# Harry butler and carpet python



## Fuscus (Apr 28, 2011)

This is how I think our TV bushman should behave. No dramatic music, No histrionics, no catch phrases, just pure love for the animal and real information

YouTube - Harry butler and carpet python


----------



## Grogshla (Apr 28, 2011)

awesome! This is how it should be done. 
I work in the film/tv industry and have been planning some reptile based productions but am still searching for a good host. This guy has a nice approach.


----------



## Fantazmic (Apr 28, 2011)

I loved Harry butler

and he always said 'better put it back'

really calm Im sick of all this carry on of oh its so wild and dangerous and i nearly died rubbish


----------



## Dipcdame (Apr 28, 2011)

I used to love his series, and yes, MUCH better than the modern day 'hunters'! No fuss no mess so to speak. Much more preferable and so much better to watch without all the hoo-ha!


----------



## Smithers (Apr 28, 2011)

Harry was a champ. I bet he would have laugh his head off if he saw the video that was shown on here the other day with a guy trying to get a rather large python out of a water filled cave screaming over n over I got a bit bite...lmao. RIP Harry


----------



## Snake Catcher Victoria (Apr 28, 2011)

He's not dead Smithers, or if he is I hadn't heard. I loved his show so much when I was a kid, my dad took me to Sydney to meet him at the museum, the same year, my dad took me to meet Eric Worrell..I was spoilt huh.


----------



## butters (Apr 28, 2011)

Yep I still have his books that he signed for me when I was a hell of a lot younger!


----------



## serpenttongue (Apr 28, 2011)

I grew up watching In The Wild. The entire series should be made available on DVD, if it isn't already. Classic show!


----------



## Banjo (Apr 28, 2011)

He sort of reminds of Malcom Douglas a bit.


----------



## Owzi (Apr 28, 2011)

Smithers said:


> RIP Harry


 


ssssnakeman said:


> He's not dead Smithers, or if he is I hadn't heard.

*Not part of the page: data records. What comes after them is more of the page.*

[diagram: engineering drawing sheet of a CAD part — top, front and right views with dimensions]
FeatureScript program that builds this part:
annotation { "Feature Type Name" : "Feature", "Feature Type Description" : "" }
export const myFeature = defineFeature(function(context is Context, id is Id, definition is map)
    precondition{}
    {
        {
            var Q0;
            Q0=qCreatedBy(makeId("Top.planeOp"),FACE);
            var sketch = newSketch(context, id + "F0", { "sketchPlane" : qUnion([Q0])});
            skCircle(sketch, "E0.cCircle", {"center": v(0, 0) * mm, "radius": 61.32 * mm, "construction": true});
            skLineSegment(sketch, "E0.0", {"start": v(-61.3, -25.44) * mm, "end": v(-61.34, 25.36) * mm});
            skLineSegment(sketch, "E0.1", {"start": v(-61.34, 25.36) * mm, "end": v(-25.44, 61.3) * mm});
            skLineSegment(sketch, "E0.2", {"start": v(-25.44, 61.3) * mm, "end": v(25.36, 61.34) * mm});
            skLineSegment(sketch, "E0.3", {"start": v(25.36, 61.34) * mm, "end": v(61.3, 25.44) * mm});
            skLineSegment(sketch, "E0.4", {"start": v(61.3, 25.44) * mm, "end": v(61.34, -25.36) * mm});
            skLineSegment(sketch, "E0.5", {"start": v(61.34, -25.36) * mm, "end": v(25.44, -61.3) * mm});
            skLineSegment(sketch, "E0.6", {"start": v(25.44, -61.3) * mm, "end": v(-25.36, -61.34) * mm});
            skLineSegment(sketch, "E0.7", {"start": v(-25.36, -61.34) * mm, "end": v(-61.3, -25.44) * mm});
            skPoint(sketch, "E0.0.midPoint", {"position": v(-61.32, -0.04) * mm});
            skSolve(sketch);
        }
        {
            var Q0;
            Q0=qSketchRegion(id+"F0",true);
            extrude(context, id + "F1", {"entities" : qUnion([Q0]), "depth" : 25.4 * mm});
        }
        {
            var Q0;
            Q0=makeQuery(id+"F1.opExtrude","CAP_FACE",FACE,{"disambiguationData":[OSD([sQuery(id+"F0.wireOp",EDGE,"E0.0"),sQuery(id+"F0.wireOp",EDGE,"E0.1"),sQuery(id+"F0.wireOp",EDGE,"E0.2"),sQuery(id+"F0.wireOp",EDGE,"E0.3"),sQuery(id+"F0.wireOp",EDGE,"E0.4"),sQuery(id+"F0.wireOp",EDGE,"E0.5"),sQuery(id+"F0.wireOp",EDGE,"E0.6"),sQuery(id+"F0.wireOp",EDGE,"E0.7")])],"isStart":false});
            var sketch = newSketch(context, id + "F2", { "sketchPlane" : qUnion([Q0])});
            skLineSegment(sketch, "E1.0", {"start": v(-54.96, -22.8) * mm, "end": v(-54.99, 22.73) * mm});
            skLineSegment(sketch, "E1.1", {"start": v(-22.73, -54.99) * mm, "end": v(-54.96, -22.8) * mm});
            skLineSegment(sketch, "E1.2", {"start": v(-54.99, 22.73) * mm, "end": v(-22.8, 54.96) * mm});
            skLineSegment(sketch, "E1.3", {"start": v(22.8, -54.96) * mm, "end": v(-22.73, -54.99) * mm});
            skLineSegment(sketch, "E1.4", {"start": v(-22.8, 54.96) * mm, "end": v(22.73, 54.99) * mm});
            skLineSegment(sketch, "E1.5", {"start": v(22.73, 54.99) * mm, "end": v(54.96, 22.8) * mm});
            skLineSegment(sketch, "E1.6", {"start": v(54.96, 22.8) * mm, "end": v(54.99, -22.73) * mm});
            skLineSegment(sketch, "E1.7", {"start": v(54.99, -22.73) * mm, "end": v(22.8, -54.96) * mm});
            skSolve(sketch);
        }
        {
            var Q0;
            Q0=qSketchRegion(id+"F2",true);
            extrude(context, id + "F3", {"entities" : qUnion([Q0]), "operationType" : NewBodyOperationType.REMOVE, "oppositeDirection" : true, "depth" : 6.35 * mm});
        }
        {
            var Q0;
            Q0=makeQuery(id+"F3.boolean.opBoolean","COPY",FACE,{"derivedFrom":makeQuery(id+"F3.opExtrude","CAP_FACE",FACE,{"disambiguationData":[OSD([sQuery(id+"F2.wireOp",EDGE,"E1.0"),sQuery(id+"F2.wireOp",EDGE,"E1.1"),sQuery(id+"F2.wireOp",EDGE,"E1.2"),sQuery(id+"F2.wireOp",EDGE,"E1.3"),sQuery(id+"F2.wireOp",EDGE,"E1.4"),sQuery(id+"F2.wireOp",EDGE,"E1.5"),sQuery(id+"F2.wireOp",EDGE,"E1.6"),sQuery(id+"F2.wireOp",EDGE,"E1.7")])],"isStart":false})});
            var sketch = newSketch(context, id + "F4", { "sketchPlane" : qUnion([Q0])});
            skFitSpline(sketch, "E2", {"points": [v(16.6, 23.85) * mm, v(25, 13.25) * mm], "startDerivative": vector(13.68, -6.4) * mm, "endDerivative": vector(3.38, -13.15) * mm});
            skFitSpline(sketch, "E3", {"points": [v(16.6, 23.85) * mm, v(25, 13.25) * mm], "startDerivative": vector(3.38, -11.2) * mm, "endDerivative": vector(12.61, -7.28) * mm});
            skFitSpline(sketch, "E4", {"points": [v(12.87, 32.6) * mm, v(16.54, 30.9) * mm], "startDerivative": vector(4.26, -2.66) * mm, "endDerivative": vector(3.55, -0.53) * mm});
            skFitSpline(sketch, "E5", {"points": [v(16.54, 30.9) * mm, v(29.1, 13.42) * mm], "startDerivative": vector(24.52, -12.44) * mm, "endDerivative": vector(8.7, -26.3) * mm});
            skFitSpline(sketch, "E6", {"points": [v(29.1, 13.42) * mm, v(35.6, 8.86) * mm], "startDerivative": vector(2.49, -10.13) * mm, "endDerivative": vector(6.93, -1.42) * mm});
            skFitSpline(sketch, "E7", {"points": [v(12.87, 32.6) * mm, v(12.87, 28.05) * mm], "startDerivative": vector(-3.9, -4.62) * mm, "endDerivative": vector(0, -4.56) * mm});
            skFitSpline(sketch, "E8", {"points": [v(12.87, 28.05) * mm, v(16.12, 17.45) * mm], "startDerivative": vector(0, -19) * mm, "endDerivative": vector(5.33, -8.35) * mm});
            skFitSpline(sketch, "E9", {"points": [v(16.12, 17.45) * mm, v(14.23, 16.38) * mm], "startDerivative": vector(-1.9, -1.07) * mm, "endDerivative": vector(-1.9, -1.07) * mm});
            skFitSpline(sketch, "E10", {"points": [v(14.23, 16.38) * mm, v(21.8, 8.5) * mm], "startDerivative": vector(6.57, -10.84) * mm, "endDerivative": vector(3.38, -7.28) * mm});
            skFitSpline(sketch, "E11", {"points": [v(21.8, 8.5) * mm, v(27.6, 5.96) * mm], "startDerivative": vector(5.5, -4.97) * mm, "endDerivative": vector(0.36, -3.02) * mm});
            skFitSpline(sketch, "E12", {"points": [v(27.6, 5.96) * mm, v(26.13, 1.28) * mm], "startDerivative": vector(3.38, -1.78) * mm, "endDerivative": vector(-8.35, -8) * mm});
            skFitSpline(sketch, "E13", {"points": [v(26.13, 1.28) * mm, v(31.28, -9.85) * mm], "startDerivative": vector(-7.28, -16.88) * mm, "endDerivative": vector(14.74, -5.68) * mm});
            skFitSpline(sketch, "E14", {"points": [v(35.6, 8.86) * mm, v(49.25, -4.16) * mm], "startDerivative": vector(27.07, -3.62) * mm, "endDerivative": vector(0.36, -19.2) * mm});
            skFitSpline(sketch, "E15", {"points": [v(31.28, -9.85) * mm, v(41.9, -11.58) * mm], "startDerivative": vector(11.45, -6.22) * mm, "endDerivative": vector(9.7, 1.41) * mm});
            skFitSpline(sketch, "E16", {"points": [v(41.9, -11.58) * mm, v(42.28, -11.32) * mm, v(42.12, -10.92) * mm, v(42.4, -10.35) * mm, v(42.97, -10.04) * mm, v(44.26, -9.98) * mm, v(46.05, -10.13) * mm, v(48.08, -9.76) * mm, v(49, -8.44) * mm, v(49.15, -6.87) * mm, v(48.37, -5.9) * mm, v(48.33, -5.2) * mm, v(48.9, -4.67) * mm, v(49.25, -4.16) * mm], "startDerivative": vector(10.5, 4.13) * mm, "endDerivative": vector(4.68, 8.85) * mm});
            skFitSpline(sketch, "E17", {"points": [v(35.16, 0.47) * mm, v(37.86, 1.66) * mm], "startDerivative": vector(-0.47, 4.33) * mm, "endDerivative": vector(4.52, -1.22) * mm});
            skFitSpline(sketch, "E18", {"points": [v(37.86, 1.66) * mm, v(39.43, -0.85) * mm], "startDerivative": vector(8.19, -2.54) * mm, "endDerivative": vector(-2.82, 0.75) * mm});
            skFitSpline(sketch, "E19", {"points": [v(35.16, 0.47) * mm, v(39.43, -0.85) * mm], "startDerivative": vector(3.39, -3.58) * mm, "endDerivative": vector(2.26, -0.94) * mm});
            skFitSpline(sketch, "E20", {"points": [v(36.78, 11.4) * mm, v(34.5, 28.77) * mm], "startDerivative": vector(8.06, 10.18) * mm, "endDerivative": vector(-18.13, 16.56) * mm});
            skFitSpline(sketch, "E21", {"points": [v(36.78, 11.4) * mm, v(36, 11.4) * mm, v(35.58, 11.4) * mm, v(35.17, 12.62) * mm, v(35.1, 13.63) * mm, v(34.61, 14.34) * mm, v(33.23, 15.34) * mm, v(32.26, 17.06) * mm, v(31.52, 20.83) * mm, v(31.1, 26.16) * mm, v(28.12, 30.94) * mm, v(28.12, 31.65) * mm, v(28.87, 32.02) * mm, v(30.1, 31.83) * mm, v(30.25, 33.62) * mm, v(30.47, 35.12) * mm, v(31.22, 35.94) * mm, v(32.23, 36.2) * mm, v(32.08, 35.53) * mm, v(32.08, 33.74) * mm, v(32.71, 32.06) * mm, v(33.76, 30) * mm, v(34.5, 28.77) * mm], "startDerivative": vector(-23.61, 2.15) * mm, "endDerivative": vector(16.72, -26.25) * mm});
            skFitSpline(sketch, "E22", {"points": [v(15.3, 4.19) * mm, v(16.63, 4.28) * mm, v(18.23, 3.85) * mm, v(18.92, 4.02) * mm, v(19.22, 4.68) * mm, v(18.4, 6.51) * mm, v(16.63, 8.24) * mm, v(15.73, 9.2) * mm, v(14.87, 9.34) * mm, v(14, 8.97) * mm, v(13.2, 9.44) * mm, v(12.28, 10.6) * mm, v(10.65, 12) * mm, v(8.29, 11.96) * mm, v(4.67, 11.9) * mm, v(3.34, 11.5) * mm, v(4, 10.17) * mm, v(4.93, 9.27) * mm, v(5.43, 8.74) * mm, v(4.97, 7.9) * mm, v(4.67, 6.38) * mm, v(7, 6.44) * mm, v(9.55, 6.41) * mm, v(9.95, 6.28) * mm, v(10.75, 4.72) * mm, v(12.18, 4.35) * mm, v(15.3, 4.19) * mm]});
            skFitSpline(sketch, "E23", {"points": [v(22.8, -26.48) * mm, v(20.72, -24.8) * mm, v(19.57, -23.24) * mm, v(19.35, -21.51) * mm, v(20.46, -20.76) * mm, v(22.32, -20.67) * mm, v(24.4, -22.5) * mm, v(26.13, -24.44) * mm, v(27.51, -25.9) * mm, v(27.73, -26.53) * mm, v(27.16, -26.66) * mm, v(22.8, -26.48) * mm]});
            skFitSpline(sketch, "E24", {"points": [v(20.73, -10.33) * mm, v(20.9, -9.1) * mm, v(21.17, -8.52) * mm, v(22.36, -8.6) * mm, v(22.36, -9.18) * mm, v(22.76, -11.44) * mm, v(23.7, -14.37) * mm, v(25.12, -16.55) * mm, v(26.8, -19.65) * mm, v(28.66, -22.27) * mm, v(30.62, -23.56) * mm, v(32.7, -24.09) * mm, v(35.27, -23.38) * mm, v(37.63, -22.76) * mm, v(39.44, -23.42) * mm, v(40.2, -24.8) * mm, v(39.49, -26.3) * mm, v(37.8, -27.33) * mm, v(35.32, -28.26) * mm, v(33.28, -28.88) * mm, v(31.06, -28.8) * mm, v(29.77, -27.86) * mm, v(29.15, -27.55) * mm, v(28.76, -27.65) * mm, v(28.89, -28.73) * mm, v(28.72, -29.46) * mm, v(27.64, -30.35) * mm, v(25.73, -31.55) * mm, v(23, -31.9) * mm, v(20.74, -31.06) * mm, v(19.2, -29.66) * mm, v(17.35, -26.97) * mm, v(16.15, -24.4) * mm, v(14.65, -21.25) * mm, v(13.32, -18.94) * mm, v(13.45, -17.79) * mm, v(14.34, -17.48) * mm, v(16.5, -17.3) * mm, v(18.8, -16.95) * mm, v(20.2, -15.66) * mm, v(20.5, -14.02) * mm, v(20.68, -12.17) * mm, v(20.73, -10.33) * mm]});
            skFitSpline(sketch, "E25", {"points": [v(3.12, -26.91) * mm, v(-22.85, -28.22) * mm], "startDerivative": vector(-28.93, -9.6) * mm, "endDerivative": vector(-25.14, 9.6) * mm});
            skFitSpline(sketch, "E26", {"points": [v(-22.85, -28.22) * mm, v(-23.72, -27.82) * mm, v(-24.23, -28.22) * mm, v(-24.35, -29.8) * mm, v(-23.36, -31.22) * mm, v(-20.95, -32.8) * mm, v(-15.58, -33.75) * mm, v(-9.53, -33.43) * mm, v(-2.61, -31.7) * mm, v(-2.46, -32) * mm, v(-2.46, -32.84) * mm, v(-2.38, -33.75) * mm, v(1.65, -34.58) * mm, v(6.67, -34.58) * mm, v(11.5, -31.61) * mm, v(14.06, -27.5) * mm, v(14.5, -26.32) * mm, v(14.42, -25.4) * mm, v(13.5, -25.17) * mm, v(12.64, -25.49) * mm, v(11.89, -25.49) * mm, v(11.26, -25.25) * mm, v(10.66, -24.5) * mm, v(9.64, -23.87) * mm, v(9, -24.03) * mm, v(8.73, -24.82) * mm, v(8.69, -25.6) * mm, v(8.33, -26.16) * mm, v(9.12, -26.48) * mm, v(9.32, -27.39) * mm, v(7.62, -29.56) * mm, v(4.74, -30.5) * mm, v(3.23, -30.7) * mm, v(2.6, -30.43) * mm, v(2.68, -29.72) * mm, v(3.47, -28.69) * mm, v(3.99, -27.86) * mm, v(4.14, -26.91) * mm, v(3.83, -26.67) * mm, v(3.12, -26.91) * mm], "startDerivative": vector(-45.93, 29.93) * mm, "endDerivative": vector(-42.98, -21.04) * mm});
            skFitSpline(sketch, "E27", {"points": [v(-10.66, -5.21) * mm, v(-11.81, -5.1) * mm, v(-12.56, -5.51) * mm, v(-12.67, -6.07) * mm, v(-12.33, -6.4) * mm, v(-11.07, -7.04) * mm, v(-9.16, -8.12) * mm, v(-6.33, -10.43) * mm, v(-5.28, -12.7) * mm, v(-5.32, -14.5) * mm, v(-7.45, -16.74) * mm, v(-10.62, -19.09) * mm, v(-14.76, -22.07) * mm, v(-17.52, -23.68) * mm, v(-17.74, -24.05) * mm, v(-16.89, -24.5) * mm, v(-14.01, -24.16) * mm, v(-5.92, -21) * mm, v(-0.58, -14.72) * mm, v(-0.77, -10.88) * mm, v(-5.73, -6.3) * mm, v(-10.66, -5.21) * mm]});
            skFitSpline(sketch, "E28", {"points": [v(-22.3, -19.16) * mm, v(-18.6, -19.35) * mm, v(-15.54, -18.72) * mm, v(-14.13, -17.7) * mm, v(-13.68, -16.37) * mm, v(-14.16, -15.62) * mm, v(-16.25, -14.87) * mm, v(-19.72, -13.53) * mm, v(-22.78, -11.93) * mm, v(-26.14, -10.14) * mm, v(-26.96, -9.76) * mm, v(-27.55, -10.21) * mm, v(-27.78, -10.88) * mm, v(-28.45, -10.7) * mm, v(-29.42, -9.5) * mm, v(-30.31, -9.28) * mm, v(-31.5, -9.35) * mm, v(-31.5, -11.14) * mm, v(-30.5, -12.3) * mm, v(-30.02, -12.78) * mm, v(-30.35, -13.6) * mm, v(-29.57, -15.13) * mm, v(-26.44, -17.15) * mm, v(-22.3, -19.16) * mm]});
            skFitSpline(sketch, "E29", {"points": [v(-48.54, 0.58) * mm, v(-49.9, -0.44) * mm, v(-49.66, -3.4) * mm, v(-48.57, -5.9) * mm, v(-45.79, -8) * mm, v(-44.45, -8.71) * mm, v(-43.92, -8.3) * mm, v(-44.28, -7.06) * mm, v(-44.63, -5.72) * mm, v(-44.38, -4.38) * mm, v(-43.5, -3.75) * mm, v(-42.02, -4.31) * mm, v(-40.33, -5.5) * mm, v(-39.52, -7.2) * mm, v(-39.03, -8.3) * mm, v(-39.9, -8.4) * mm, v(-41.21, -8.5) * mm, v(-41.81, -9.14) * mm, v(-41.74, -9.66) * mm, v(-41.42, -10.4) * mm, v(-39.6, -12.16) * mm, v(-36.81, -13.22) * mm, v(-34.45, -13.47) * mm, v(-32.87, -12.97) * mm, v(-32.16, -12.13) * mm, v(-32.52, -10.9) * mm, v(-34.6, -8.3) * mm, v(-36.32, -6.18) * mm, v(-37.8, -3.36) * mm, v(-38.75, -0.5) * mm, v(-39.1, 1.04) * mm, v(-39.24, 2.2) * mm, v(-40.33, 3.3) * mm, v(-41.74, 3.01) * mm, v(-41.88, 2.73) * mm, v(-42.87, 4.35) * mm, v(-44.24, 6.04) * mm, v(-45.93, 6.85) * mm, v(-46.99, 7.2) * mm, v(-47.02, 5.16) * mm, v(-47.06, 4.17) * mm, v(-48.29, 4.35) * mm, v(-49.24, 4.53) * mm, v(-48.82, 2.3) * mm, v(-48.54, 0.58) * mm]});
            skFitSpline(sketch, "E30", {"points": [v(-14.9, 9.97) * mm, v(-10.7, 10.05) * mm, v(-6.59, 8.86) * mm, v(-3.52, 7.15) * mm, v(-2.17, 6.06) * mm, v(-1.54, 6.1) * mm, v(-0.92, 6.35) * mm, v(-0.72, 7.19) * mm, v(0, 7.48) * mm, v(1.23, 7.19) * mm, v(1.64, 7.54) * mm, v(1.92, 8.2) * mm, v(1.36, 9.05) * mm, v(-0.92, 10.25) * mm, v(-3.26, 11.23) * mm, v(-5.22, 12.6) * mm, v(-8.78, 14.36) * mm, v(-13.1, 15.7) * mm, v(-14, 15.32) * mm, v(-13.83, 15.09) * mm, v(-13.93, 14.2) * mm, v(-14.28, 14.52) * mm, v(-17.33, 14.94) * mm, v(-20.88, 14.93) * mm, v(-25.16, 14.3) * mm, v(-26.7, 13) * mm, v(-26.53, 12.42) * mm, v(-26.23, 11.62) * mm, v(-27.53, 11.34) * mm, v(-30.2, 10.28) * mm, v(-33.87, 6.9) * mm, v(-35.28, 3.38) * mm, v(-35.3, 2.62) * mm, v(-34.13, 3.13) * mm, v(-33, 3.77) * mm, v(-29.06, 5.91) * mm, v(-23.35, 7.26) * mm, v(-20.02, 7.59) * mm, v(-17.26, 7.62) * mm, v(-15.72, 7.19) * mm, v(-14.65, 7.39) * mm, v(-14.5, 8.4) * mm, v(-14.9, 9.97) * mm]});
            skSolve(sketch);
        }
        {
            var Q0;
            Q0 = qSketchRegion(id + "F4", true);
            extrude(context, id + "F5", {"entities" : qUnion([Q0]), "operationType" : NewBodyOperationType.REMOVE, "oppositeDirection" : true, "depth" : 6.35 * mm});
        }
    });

Might be getting confused with Malcolm Douglas?

I can't remember Harry's TV doco's, but I do have his books. Certainly looks like a true herp (& animal) lover.
Great video, thanks for sharing

Andrew

Beat me to it Banjo ;-)


----------



## Smithers (Apr 28, 2011)

ssssnakeman said:


> He's not dead Smithers, or if he is I hadn't heard. I loved his show so much when I was a kid, my dad took me to Sydney to meet him at the museum, the same year, my dad took me to meet Eric Worrell..I was spoilt huh.



OOPS!!! I was thinking of Malcolm Douglas,..Soz for the scare..Fella's


----------



## dozerman (Apr 28, 2011)

I used to watch IN THE WILD on tv then go around sticking my hands into hollow logs etc expecting to pull out all kinds of fauna just like Harry Butler did. Scared the bejeebers out of mum and dad. He seemed like a magician pulling rabbits out of hats


----------



## Elapidae1 (Apr 28, 2011)

Absolute legend. I believe his In The Wild series may be available through ABC shop or something like that. He is still active in his conservation efforts and I believe still has a lot to do with the environmental management of Barrow island.


----------



## moosenoose (Apr 28, 2011)

I've got a personally signed paperback from Harry Butler, it was a long time ago, probably 30+ yrs when I brought a green tree frog in to see him at a signing. GTF's weren't to my knowledge very popular as a pet back then, certainly not one that was raised from a taddy  HB's words were " What a lovely specimen" as the crowd of grey-haired ladies who had flocked to see him took a gasp and stepped back from the blonde-haired kid presenting his idol with his pet frog  Those were the days!! Wide-eyed and a world full of mystery 

Hell, I even went and dug it out to post it on here!  Perhaps one of my most treasured autographs!


----------



## Fuscus (Apr 28, 2011)

serpenttongue said:


> The entire series should be made available on DVD, if it isn't already.


 Just been released. I intend to be watching it when the Windsors recruit a new brood mare


----------



## jase75 (Apr 28, 2011)

Fuscus said:


> Just been released. I intend to be watching it when the Windsors recruit a new brood mare


 
Where is it available from ? How much is it ?


----------



## guzzo (Apr 28, 2011)

I propose a Toast...........To Harry the Bushman !!! Going to the fridge to get another JD


----------



## Snakeluvver2 (Apr 29, 2011)

I haven't seen him in yonks!


----------



## Jackrabbit (Apr 29, 2011)

jase75 said:


> Where is it available from ? How much is it ?


 
ABC shop have it for $49, 4 disc set.


----------



## $NaKe PiMp (Apr 29, 2011)

i loved this show as a kid growing up in 70,s/80,s
i was in cub scouts and they used to call me harry butler cause i loved the same things as him.I have fond memories of this man


----------



## Sock Puppet (Apr 29, 2011)

$NaKe PiMp said:


> i loved this show as a kid growing up in 70,s/80,s


Same, I rarely missed Harry Butler or Malcolm Douglas shows. 
Hell, I even watched a lot of Leyland Brothers World back in the day.
And National Geographic docos (with that unforgettable intro music) but the Aussie shows were easily my faves.


----------



## Snake Catcher Victoria (May 3, 2011)

Has anyone got the clip that Paul Hogan made lampooning Harry Butler..I can't find a link for it


----------